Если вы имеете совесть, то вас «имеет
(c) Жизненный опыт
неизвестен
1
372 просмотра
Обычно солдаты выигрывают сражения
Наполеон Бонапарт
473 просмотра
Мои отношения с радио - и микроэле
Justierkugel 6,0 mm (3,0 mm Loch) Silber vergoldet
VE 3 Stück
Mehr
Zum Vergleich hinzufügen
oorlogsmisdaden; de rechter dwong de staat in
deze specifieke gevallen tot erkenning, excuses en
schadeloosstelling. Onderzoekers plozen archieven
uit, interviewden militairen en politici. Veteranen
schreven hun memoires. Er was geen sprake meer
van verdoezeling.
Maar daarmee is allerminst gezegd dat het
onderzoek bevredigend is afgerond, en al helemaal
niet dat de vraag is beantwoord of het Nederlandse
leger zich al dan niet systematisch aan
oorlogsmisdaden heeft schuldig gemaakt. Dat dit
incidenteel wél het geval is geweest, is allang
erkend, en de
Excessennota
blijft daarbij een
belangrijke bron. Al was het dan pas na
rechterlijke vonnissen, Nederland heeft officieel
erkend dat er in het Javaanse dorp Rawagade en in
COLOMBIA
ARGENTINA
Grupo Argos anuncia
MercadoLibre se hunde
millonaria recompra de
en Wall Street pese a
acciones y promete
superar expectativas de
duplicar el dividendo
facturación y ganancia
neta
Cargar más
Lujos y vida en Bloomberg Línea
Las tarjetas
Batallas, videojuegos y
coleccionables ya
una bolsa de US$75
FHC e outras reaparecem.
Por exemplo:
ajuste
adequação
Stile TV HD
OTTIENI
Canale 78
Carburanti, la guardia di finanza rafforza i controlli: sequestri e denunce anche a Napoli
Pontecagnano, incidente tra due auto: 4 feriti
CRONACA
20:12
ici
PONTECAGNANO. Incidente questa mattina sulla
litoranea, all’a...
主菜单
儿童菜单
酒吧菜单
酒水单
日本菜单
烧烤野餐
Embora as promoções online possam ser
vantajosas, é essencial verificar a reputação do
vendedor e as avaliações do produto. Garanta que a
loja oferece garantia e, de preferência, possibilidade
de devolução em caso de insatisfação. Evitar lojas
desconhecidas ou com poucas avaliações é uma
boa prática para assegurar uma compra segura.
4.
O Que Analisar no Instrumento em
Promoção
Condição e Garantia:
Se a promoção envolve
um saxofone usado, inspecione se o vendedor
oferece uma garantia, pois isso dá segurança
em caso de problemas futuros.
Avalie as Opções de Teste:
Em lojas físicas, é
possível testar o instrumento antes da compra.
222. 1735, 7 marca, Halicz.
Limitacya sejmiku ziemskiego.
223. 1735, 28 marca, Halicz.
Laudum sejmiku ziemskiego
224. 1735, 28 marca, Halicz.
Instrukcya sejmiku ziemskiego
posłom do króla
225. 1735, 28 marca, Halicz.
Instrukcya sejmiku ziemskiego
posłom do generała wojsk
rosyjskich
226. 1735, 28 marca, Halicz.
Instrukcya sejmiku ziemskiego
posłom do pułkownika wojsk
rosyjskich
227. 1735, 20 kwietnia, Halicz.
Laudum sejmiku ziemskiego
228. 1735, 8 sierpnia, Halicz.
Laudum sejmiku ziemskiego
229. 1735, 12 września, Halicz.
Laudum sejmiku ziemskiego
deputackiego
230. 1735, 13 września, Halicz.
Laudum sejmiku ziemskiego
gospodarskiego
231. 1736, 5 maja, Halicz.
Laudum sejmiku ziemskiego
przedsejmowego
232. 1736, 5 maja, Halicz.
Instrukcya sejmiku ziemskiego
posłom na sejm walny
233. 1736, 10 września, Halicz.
◆ ◆ ◆ ◆ ◆ ◆ ◆
*YOUR TASK:*
Retype the records from their first line through the line containing "belangrijke bron. Al was het dan pas na", with both of those lines included.

*SOLUTION FOR THIS PROBLEM:*
Если вы имеете совесть, то вас «имеет
(c) Жизненный опыт
неизвестен
1
372 просмотра
Обычно солдаты выигрывают сражения
Наполеон Бонапарт
473 просмотра
Мои отношения с радио - и микроэле
Justierkugel 6,0 mm (3,0 mm Loch) Silber vergoldet
VE 3 Stück
Mehr
Zum Vergleich hinzufügen
oorlogsmisdaden; de rechter dwong de staat in
deze specifieke gevallen tot erkenning, excuses en
schadeloosstelling. Onderzoekers plozen archieven
uit, interviewden militairen en politici. Veteranen
schreven hun memoires. Er was geen sprake meer
van verdoezeling.
Maar daarmee is allerminst gezegd dat het
onderzoek bevredigend is afgerond, en al helemaal
niet dat de vraag is beantwoord of het Nederlandse
leger zich al dan niet systematisch aan
oorlogsmisdaden heeft schuldig gemaakt. Dat dit
incidenteel wél het geval is geweest, is allang
erkend, en de
Excessennota
blijft daarbij een
belangrijke bron. Al was het dan pas na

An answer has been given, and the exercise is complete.